[Transcribed page text]

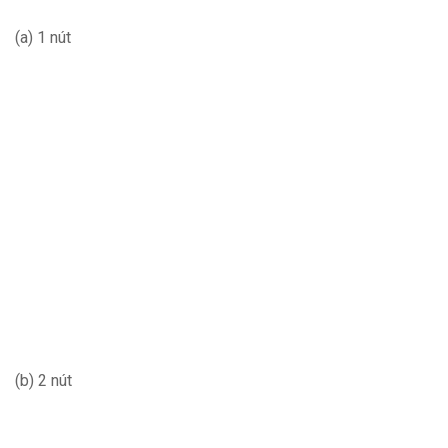
(a) 1 nút
(b) 2 nút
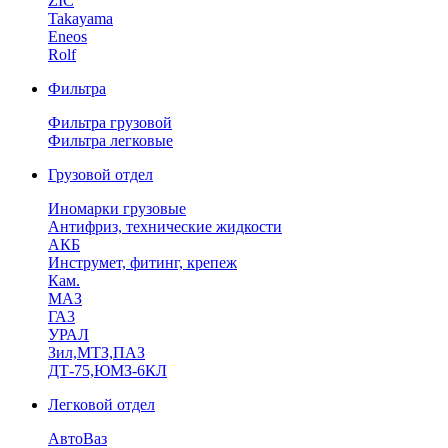
ZIC
Takayama
Eneos
Rolf
Фильтра
Фильтра грузовой
Фильтра легковые
Грузовой отдел
Иномарки грузовые
Антифриз, технические жидкости
АКБ
Инструмет, фитинг, крепеж
Кам.
МАЗ
ГА3
УРАЛ
Зил,МТЗ,ПАЗ
ДТ-75,ЮМЗ-6КЛ
Легковой отдел
АвтоВаз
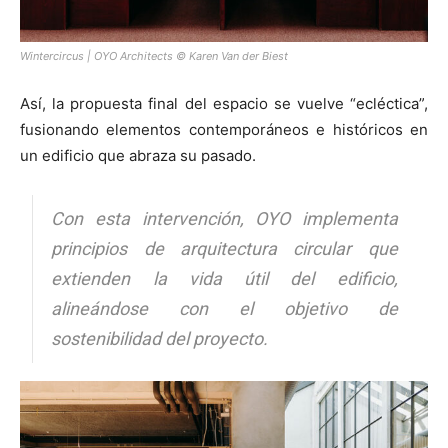
Wintercircus | OYO Architects © Karen Van der Biest
Así, la propuesta final del espacio se vuelve “ecléctica”,
fusionando elementos contemporáneos e históricos en
un edificio que abraza su pasado.
Con esta intervención, OYO implementa
principios de arquitectura circular que
extienden la vida útil del edificio,
alineándose con el objetivo de
sostenibilidad del proyecto.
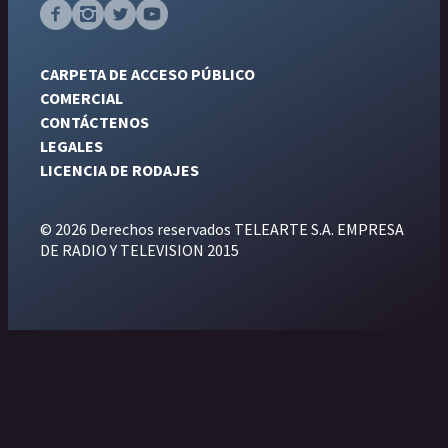
CARPETA DE ACCESO PÚBLICO
COMERCIAL
CONTÁCTENOS
LEGALES
LICENCIA DE RODAJES
© 2026 Derechos reservados TELEARTE S.A. EMPRESA
DE RADIO Y TELEVISION 2015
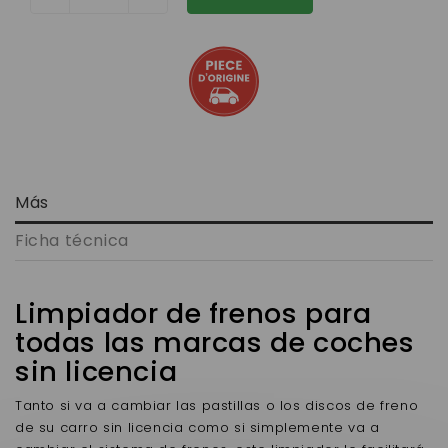
Más
Ficha técnica
Limpiador de frenos para
todas las marcas de coches
sin licencia
Tanto si va a cambiar las pastillas o los discos de freno
de su carro sin licencia como si simplemente va a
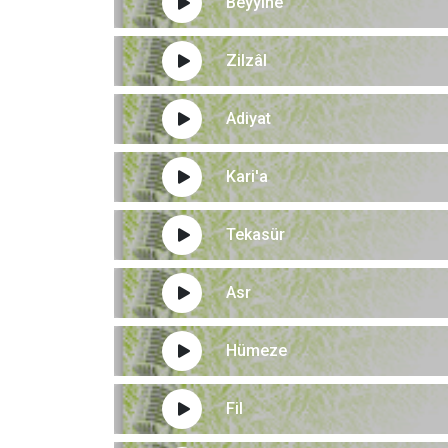
Beyyine
Zilzâl
Adiyat
Kari'a
Tekasür
Asr
Hümeze
Fil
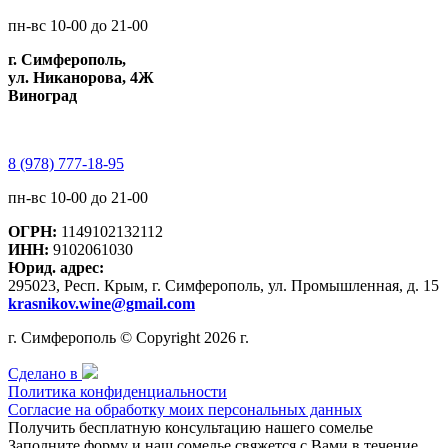
пн-вс 10-00 до 21-00
г. Симферополь,
ул. Никанорова, 4Ж
Виноград
8 (978) 777-18-95
пн-вс 10-00 до 21-00
ОГРН:
1149102132112
ИНН:
9102061030
Юрид. адрес:
295023, Респ. Крым, г. Симферополь, ул. Промышленная, д. 15
krasnikov.wine@gmail.com
г. Симферополь © Copyright 2026 г.
Сделано в
Политика конфиденциальности
Согласие на обработку моих персональных данных
Получить бесплатную консультацию нашего сомелье
Заполните форму и наш сомелье свяжется с Вами в течение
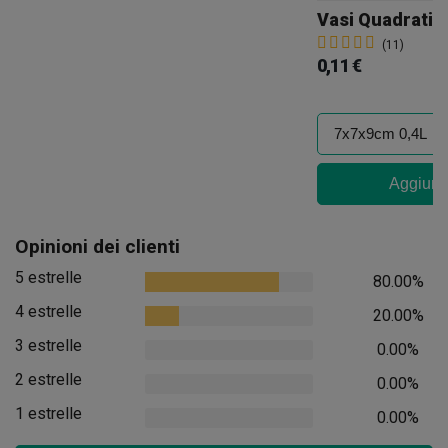
Vasi Quadrati N
(11)
0,11 €
Aggiungi
Opinioni dei clienti
5 estrelle
80.00%
4 estrelle
20.00%
3 estrelle
0.00%
2 estrelle
0.00%
1 estrelle
0.00%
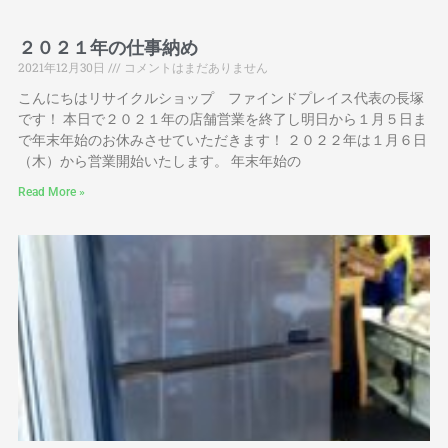
２０２１年の仕事納め
2021年12月30日
コメントはまだありません
こんにちはリサイクルショップ ファインドプレイス代表の長塚
です！ 本日で２０２１年の店舗営業を終了し明日から１月５日ま
で年末年始のお休みさせていただきます！ ２０２２年は１月６日
（木）から営業開始いたします。 年末年始の
Read More »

• ABOUT THIS TASK: Pick out each line in the items that contains the word "edificio" with matching case, and copy those lines in full.

• ANSWER TO THIS TASK:
un edificio que abraza su pasado.
extienden la vida útil del edificio,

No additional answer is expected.